▶ _Recorded data_:
- - - - -

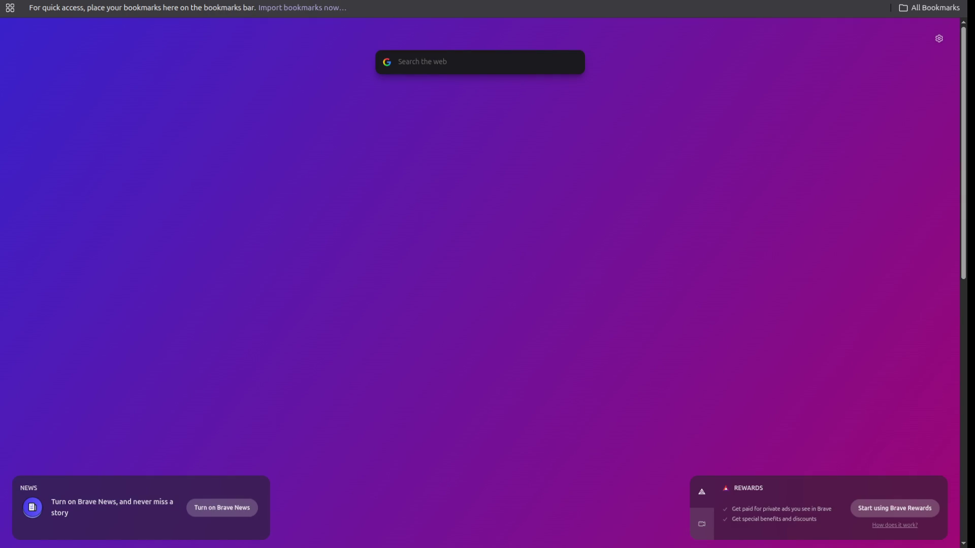
# Load the Clean Agile PDF from its pasted raw GitHub clean-agile.pdf URL.
pyautogui.press('ctrl+l')
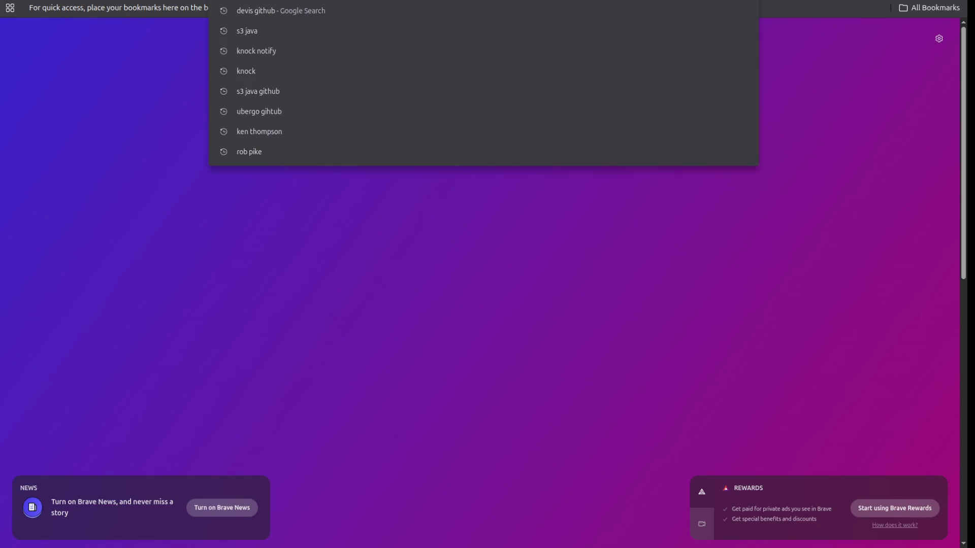
pyautogui.write('https://raw.githubusercontent.com/patrickbucher/docs/master/clean-agile/clean-agile.pdf')
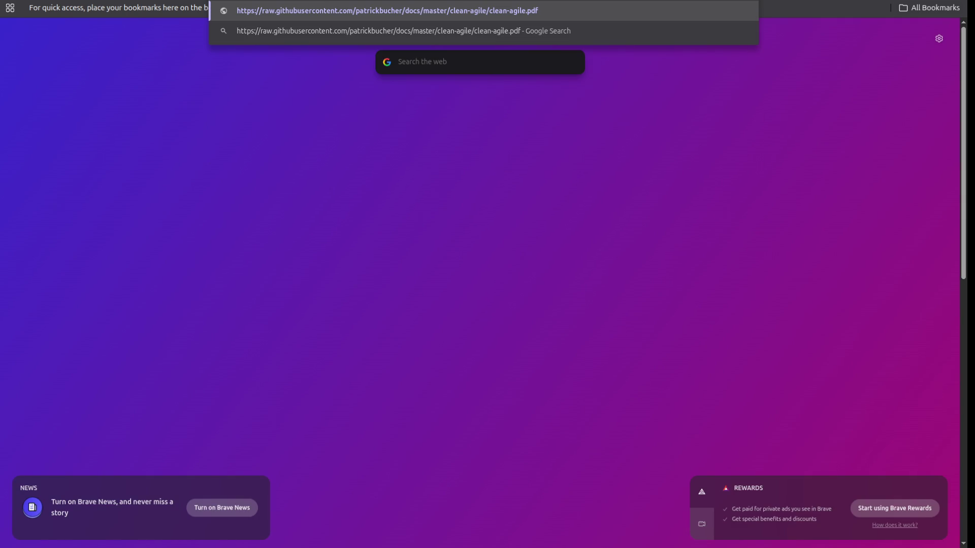
pyautogui.press('Return')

- - - - -

▶ _Work to complete_: Restate all of the material word for word, leaving every picture out.

▶ _Output_:
# Load the Clean Agile PDF from its pasted raw GitHub clean-agile.pdf URL.
pyautogui.press('ctrl+l')
pyautogui.write('https://raw.githubusercontent.com/patrickbucher/docs/master/clean-agile/clean-agile.pdf')
pyautogui.press('Return')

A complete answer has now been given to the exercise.